YOUR INSTRUCTIONS
Output the data below in full, byte for byte. Nothing may differ.

RAW DATA
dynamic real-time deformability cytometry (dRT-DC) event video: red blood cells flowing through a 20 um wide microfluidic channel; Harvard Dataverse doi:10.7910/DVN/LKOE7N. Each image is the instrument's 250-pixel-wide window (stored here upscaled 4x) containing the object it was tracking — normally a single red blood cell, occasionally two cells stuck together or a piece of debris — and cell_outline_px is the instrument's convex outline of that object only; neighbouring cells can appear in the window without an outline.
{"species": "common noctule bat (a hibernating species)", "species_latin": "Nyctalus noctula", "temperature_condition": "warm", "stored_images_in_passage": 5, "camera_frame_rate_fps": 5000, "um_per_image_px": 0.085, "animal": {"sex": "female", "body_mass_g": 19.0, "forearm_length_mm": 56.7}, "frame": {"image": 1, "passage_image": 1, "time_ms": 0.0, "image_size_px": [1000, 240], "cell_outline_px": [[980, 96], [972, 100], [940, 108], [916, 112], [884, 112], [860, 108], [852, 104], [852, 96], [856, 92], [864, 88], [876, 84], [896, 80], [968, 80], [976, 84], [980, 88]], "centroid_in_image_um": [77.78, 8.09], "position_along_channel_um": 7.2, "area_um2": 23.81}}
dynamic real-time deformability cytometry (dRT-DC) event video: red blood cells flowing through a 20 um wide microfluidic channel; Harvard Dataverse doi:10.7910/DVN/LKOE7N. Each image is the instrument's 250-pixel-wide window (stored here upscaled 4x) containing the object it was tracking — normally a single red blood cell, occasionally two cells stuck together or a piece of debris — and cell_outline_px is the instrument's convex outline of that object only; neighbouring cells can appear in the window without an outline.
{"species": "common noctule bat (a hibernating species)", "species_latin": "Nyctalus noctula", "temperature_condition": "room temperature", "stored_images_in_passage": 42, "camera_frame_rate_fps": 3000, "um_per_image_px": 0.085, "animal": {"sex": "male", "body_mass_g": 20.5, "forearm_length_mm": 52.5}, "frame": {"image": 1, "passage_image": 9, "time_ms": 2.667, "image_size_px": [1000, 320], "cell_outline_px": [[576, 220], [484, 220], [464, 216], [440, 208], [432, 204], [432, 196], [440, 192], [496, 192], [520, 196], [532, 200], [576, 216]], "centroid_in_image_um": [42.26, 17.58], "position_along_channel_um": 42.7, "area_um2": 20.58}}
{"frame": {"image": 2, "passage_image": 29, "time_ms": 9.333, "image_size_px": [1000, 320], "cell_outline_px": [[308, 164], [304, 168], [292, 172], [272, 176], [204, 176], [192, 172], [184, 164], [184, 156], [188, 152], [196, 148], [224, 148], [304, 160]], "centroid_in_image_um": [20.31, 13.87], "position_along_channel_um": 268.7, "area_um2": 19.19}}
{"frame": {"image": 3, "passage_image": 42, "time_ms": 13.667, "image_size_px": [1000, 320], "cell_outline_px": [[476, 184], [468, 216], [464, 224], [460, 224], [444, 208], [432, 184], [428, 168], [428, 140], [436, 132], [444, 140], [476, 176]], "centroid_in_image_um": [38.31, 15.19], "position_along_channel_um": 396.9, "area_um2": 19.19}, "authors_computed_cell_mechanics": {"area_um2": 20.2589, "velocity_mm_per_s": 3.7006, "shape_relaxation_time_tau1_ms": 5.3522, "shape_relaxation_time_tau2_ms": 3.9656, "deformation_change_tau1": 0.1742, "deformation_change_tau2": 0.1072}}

THE SOLUTION
dynamic real-time deformability cytometry (dRT-DC) event video: red blood cells flowing through a 20 um wide microfluidic channel; Harvard Dataverse doi:10.7910/DVN/LKOE7N. Each image is the instrument's 250-pixel-wide window (stored here upscaled 4x) containing the object it was tracking — normally a single red blood cell, occasionally two cells stuck together or a piece of debris — and cell_outline_px is the instrument's convex outline of that object only; neighbouring cells can appear in the window without an outline.
{"species": "common noctule bat (a hibernating species)", "species_latin": "Nyctalus noctula", "temperature_condition": "warm", "stored_images_in_passage": 5, "camera_frame_rate_fps": 5000, "um_per_image_px": 0.085, "animal": {"sex": "female", "body_mass_g": 19.0, "forearm_length_mm": 56.7}, "frame": {"image": 1, "passage_image": 1, "time_ms": 0.0, "image_size_px": [1000, 240], "cell_outline_px": [[980, 96], [972, 100], [940, 108], [916, 112], [884, 112], [860, 108], [852, 104], [852, 96], [856, 92], [864, 88], [876, 84], [896, 80], [968, 80], [976, 84], [980, 88]], "centroid_in_image_um": [77.78, 8.09], "position_along_channel_um": 7.2, "area_um2": 23.81}}
dynamic real-time deformability cytometry (dRT-DC) event video: red blood cells flowing through a 20 um wide microfluidic channel; Harvard Dataverse doi:10.7910/DVN/LKOE7N. Each image is the instrument's 250-pixel-wide window (stored here upscaled 4x) containing the object it was tracking — normally a single red blood cell, occasionally two cells stuck together or a piece of debris — and cell_outline_px is the instrument's convex outline of that object only; neighbouring cells can appear in the window without an outline.
{"species": "common noctule bat (a hibernating species)", "species_latin": "Nyctalus noctula", "temperature_condition": "room temperature", "stored_images_in_passage": 42, "camera_frame_rate_fps": 3000, "um_per_image_px": 0.085, "animal": {"sex": "male", "body_mass_g": 20.5, "forearm_length_mm": 52.5}, "frame": {"image": 1, "passage_image": 9, "time_ms": 2.667, "image_size_px": [1000, 320], "cell_outline_px": [[576, 220], [484, 220], [464, 216], [440, 208], [432, 204], [432, 196], [440, 192], [496, 192], [520, 196], [532, 200], [576, 216]], "centroid_in_image_um": [42.26, 17.58], "position_along_channel_um": 42.7, "area_um2": 20.58}}
{"frame": {"image": 2, "passage_image": 29, "time_ms": 9.333, "image_size_px": [1000, 320], "cell_outline_px": [[308, 164], [304, 168], [292, 172], [272, 176], [204, 176], [192, 172], [184, 164], [184, 156], [188, 152], [196, 148], [224, 148], [304, 160]], "centroid_in_image_um": [20.31, 13.87], "position_along_channel_um": 268.7, "area_um2": 19.19}}
{"frame": {"image": 3, "passage_image": 42, "time_ms": 13.667, "image_size_px": [1000, 320], "cell_outline_px": [[476, 184], [468, 216], [464, 224], [460, 224], [444, 208], [432, 184], [428, 168], [428, 140], [436, 132], [444, 140], [476, 176]], "centroid_in_image_um": [38.31, 15.19], "position_along_channel_um": 396.9, "area_um2": 19.19}, "authors_computed_cell_mechanics": {"area_um2": 20.2589, "velocity_mm_per_s": 3.7006, "shape_relaxation_time_tau1_ms": 5.3522, "shape_relaxation_time_tau2_ms": 3.9656, "deformation_change_tau1": 0.1742, "deformation_change_tau2": 0.1072}}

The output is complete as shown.